Wednesday, August 17, 2016
In-depth study of protein inference!
August and September is crazy time for my day job so the blog is probably going to be worse than usual for a while...so if I write about something during this time its cause I really really like it.
Case in point:
(Direct link here)
These guys totally had a protein inference party! Protein inference is the problem that I think is really well described in the image at the top (this supposedly was taken from the wall in a 1st grade class....this is definitely a better school than the one I went to....).
We KNOW the Peptide Spectral Match (probably...). Our search engines are great at that. "This MS1 mass and MS/MS fragmentation of the area around that MS1 mass matches this peptide from our FASTA index". The tricky part is what protein is present?
So this group of slackers did what everyone else would do...who had the technical capabilities of taking most of the protein inference algorithms and then putting them into the same operating environment. They used something called KNIME which appears to be some sort of a big Cloud-based collaboration environment. To get everything working together they assembled an OpenMS workflow within this environment. Of course, they made it all available to download on GitHub here (under the really cool name, KNIME-OMICS)

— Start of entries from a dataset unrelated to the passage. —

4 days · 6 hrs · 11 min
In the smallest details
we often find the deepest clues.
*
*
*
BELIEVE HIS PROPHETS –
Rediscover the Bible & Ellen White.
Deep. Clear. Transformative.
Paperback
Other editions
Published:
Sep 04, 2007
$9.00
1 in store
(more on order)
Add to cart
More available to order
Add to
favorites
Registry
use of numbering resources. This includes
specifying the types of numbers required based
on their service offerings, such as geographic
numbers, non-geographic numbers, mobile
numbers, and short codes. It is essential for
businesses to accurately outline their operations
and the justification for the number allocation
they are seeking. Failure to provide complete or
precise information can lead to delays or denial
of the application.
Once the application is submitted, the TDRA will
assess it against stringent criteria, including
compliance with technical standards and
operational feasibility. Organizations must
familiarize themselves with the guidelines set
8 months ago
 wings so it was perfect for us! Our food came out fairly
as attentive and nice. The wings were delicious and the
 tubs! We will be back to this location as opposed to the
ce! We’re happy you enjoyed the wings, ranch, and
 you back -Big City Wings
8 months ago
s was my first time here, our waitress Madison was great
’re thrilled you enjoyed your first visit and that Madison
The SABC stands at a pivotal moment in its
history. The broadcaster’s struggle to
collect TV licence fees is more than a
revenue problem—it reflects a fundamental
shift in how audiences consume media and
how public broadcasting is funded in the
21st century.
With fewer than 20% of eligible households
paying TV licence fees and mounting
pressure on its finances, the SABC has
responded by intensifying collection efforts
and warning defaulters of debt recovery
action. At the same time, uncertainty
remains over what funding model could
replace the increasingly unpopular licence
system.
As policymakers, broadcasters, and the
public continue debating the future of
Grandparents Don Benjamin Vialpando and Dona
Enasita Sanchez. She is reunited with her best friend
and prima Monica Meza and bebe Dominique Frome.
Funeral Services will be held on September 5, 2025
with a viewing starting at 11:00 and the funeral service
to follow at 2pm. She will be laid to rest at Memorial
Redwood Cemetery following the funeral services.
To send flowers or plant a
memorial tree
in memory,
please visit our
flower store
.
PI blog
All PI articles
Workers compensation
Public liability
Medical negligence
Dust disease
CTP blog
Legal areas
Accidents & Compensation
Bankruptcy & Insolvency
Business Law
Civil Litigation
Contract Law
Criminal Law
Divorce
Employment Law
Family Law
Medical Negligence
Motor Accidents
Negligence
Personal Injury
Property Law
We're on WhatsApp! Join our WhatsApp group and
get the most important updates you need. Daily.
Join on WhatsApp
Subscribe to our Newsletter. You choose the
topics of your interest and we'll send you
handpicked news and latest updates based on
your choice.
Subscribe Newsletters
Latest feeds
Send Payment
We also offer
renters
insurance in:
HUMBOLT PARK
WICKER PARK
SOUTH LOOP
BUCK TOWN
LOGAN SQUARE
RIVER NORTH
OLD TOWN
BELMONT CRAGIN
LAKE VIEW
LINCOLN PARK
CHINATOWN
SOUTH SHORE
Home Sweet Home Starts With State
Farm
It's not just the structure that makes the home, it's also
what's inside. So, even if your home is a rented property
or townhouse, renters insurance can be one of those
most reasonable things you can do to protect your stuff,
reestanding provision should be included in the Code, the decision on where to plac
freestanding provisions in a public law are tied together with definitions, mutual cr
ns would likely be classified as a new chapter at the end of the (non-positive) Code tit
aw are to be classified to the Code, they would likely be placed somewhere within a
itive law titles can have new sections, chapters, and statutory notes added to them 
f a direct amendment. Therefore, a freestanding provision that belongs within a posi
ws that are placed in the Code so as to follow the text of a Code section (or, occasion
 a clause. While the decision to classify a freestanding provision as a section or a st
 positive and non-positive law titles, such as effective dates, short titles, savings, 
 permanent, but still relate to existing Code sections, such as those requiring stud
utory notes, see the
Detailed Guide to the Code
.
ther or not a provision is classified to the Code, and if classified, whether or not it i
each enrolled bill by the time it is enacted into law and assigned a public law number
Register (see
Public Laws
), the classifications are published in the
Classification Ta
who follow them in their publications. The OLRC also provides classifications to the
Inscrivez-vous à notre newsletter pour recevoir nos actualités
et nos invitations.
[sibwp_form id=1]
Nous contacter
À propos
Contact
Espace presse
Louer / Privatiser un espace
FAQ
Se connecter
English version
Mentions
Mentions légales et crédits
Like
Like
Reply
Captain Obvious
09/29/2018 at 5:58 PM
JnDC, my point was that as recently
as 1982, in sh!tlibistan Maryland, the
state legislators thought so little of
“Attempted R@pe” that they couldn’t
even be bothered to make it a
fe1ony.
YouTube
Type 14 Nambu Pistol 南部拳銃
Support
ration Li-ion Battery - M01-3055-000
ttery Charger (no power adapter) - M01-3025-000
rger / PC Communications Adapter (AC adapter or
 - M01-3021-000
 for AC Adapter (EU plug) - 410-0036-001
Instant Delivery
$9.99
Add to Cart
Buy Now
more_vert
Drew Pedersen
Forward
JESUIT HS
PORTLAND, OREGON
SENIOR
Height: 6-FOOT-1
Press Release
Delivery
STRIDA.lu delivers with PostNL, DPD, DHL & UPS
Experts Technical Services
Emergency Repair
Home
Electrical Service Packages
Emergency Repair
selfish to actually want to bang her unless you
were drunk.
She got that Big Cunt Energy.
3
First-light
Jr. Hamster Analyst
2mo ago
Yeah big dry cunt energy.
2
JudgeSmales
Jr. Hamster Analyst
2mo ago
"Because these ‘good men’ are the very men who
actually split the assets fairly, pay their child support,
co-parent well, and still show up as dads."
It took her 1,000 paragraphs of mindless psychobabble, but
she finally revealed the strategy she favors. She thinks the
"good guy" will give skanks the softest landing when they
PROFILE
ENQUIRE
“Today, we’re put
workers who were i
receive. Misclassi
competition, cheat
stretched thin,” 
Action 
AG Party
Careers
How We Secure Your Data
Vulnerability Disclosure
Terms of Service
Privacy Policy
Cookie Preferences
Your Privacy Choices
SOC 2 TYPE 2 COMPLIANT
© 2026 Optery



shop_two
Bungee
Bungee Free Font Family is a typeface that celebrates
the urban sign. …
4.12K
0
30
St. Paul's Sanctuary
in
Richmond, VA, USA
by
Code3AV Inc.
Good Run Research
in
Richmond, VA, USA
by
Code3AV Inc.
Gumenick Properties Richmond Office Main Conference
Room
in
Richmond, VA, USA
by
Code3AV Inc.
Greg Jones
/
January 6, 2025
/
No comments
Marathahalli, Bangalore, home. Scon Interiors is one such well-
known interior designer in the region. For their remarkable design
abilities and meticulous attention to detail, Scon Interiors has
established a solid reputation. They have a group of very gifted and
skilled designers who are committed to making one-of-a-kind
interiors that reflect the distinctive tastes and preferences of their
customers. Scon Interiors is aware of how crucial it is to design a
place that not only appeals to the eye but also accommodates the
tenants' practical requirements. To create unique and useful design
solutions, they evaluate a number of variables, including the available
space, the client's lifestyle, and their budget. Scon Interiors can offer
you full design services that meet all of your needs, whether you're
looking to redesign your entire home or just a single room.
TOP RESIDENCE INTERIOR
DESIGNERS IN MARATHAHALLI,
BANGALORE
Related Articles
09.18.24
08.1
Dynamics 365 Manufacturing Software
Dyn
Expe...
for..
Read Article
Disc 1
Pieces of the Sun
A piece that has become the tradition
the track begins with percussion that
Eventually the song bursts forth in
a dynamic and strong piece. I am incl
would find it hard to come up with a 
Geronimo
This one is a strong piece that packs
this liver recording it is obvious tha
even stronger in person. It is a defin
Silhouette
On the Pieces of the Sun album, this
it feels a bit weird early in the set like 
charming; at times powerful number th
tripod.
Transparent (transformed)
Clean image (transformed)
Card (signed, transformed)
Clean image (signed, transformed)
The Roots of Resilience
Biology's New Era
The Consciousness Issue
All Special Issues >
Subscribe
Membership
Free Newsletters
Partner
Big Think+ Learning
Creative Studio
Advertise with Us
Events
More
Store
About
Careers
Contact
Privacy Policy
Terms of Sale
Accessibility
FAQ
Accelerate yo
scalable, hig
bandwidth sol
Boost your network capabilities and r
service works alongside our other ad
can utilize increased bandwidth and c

Once they got everything all operating under the same technical conditions and parameters. Wait. Describe everything:
They used the search engines: Mascot, X!Tandem and MS-GF+
And then the inference algorithm: FIDO, PIA, ProteinProphet, ProteinLP and MSBayesPro (I don't know the last 2. No time to investigate)
They picked 4 datasets of varying levels of complexity from public repositories. They range from a yeast digest all the way up to a lung cancer analysis. Then they go to work. I'd like to mention that the paper is really well written. No guesswork regarding what setting they used for which algorithm. Every one I have the concentration on this little sleep to really look at seems clearly detailed.
Good news for us non-programmers in the Proteome Discoverer world, cause FIDO seems to perform really well in these studies, providing the highest number of unique proteins inferred as the number of databases increase of all the inference algorithms. Go FIDO!
Probably the coolest conclusion is something we've probably all observed a little -- that increasing the number of algorithms doesn't always increase the number of proteins inferred at the end. But it does increase the number of peptides which increases the strength and accuracy of our inferences.
Despite the fact we didn't see Sequest or Comet employed I think we can infer from the other 3 algorithms and strength of observations that what they show here would reproduce well in the most used search algorithms as well. This is the most thorough and best controlled study I've ever seen on protein inference so I'll definitely take it!